Several other speakers followed Webster during March and April, but they offered little new to the arguments. Douglas' address was important, not because it changed the trend, but because it revealed the Democratic ties to Clay. Douglas challenged Webster on a minor point and then turned on Taylor, accusing him of cleverly avoiding the territorial issue in 1848 in order to make people of each section believe that his opinions harmonized with their own. Now the president favored nonintervention, permitting him to defend the Wilmot Proviso without asking Congress to act on the issue. Douglas insisted that the situation called for action, that the administration, in dwelling only on California, was exposing the West to anarchy. Like Webster, Douglas acknowledged that geography had settled the question of slavery in New Mexico and Utah. Finally, Douglas praised Clay for proposing a solution of the issues before the country.

Douglas had long been active behind the scenes. Since February he had been negotiating an understanding between House Whigs and Democrats on the territorial issue. He arranged for his Illinois lieutenant, John A. McClernand, to report out of the House Committee on Territories bills providing for the territorial organization of New Mexico and Utah under the principle of popular sovereignty, California's admission as a free state, and slavery's retention in the District of Columbia. Douglas prepared similar bills for the Senate's territorial committee.
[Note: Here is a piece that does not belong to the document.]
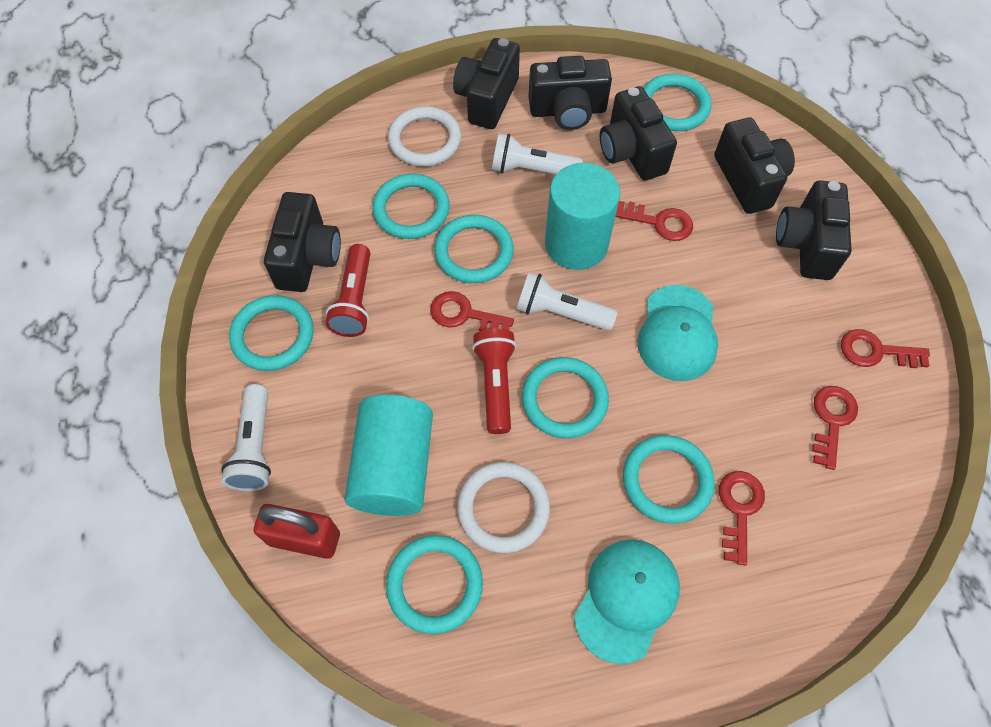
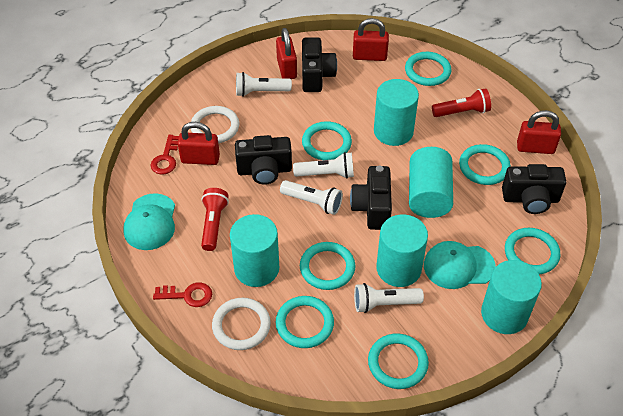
black camera: 6 -> 4
red key: 5 -> 2
red padlock: 1 -> 4
turquoise cylinder: 2 -> 5
white flashlight: 3 -> 4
He avoided the issues of fugitive slaves and the slave trade. In Douglas' preparations lay the foundations of the Compromise of 1850. On 31 March, Calhoun died, and the southern extremists were thus deprived of their most powerful and revered leader.

During April the Senate debate became ill-tempered and personal. Foote, as associate of Calhoun, pressed the Senate to refer the plans of Clay, Douglas, and others to a select committee of thirteen for the purpose of creating a new master plan. Clay and Cass supported the proposal. Benton favored a compromise but opposed Clay's omnibus arrangement. On 17 April the Missourian, whose previous exchanges with Foote had become heated, accused Foote of attempting to blackmail the Senate into action by magnifying the crisis with abstractions. The Mississippian rose to defend the southern leaders as patriots whose names would be venerated when their "calumniators" would be recalled only with contempt. At that statement Benton left his desk and strode toward Foote, who retreated toward the clerk's table, pointing a cocked revolver at Benton. Seeing the weapon, Benton tore open his coat and dared Foote to assassinate him. Senators surrounded the two men and restored order. To recover its dignity, the Senate appointed a committee to study the incident. The committee recommended no action.
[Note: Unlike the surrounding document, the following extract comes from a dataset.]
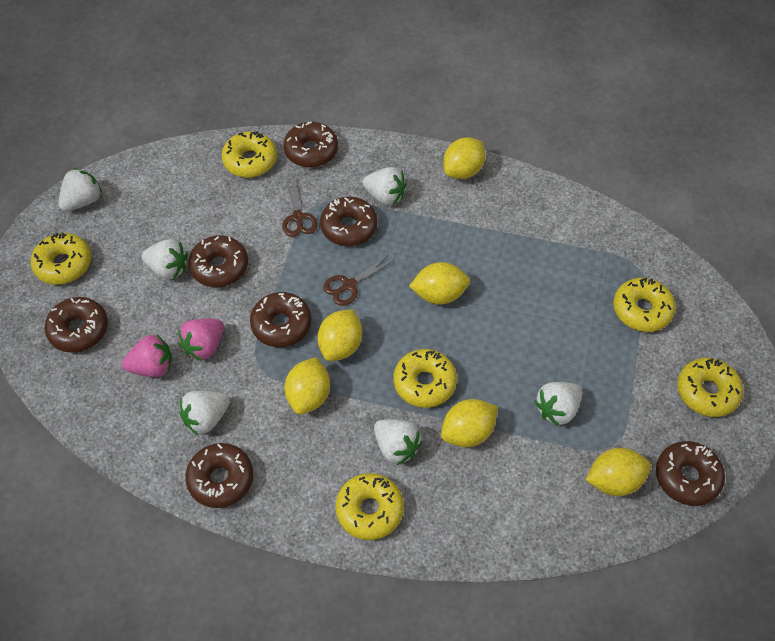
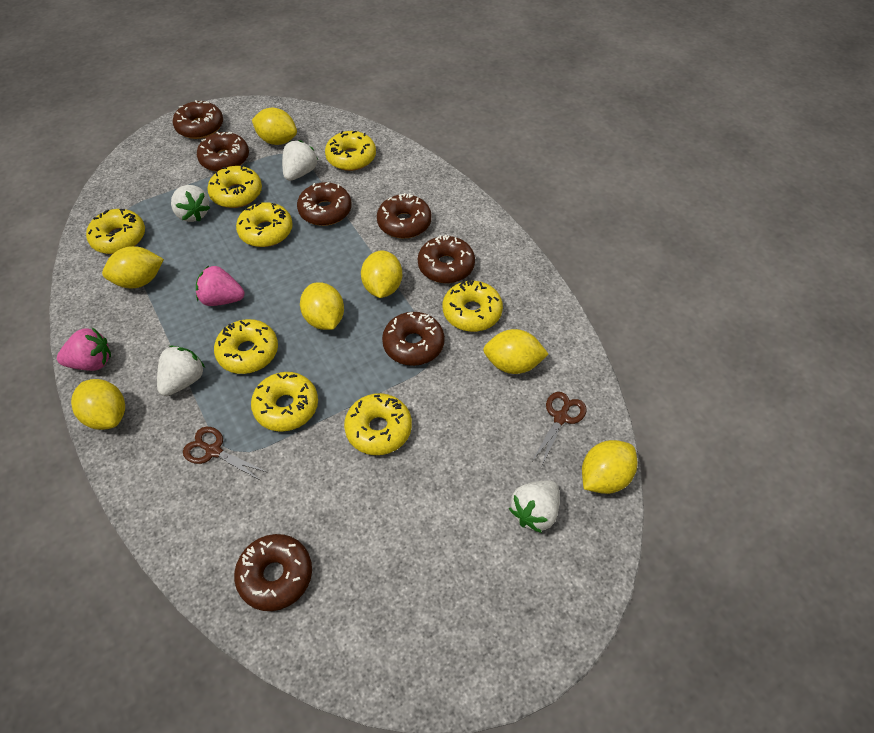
white strawberry: 6 -> 4
yellow donut: 6 -> 8
yellow lemon: 6 -> 7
On 18 April the Senate provided for the Select Committee of Thirteen to prepare a compromise measure and appointed Clay as chairman. Douglas refused to join the committee, convinced that a compromise would be possible only if the individual bills were voted separately. On 8 May, Clay presented the committee's report to the Senate. The three bills in the committee proposal modified and rearranged the original Clay compromise, but the differences were slight. After presenting the majority report, Clay turned to the minority members to present their objections. The result was confusion.
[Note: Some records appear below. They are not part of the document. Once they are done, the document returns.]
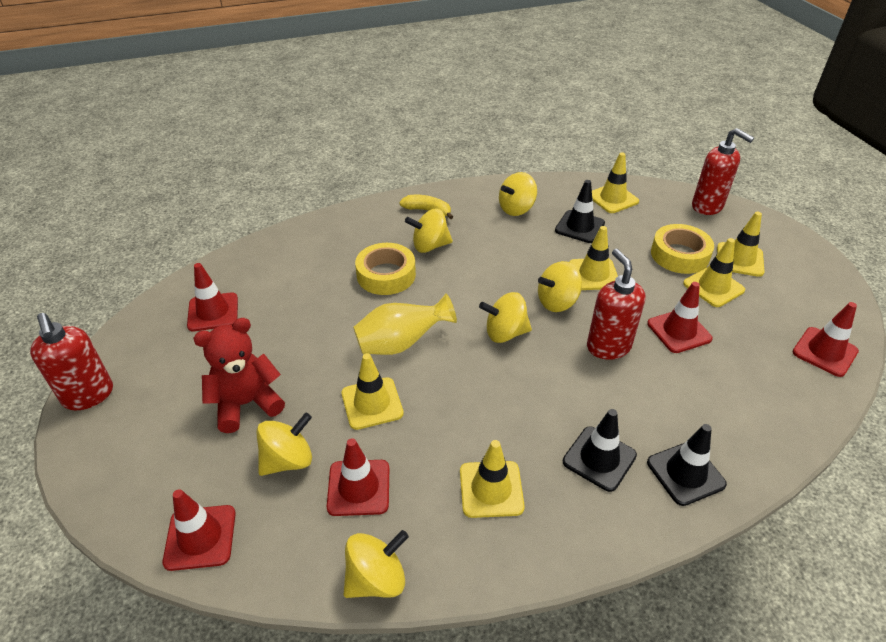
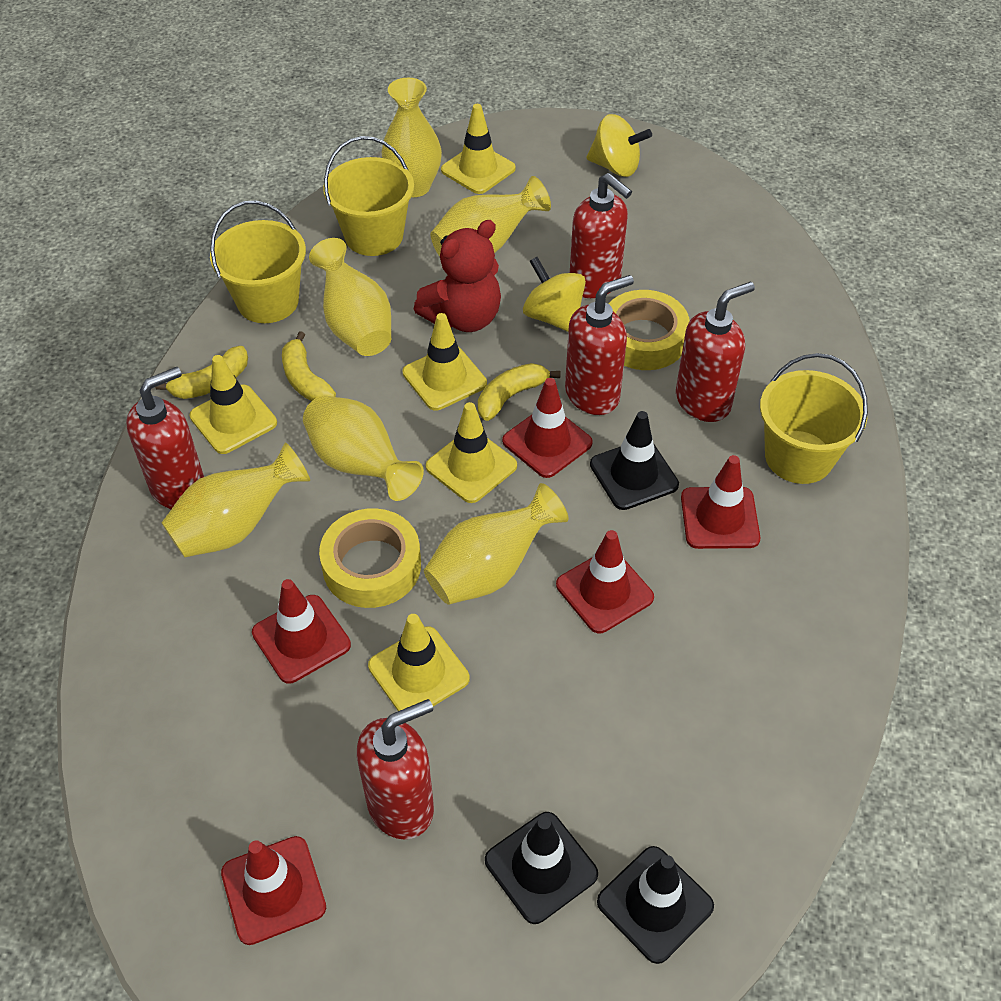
red soap dispenser: 3 -> 5
yellow banana: 1 -> 3
yellow bucket: 0 -> 3
yellow spinning top: 6 -> 2
yellow traffic cone: 6 -> 5
yellow vase: 1 -> 6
For three weeks the debate raged while the Taylor forces remained silent. Clay insisted that his committee desired to cooperate with the executive and that his program and the president's were reconcilable. But Taylor stood firm, advocating statehood for California and New Mexico as an independent measure. Against the northern Whigs and the possibility of a presidential veto, Clay had no chance. By July he was no closer to gaining a compromise than he had been in January. Clay faced strong opposition in the South, but the real barrier to his success was in the executive mansion. As the debates in Congress continued with no end in sight, rumors from the White House indicated that the president was ill. Indeed, Taylor had become afflicted with cholera and died on the evening of 9 July 1850.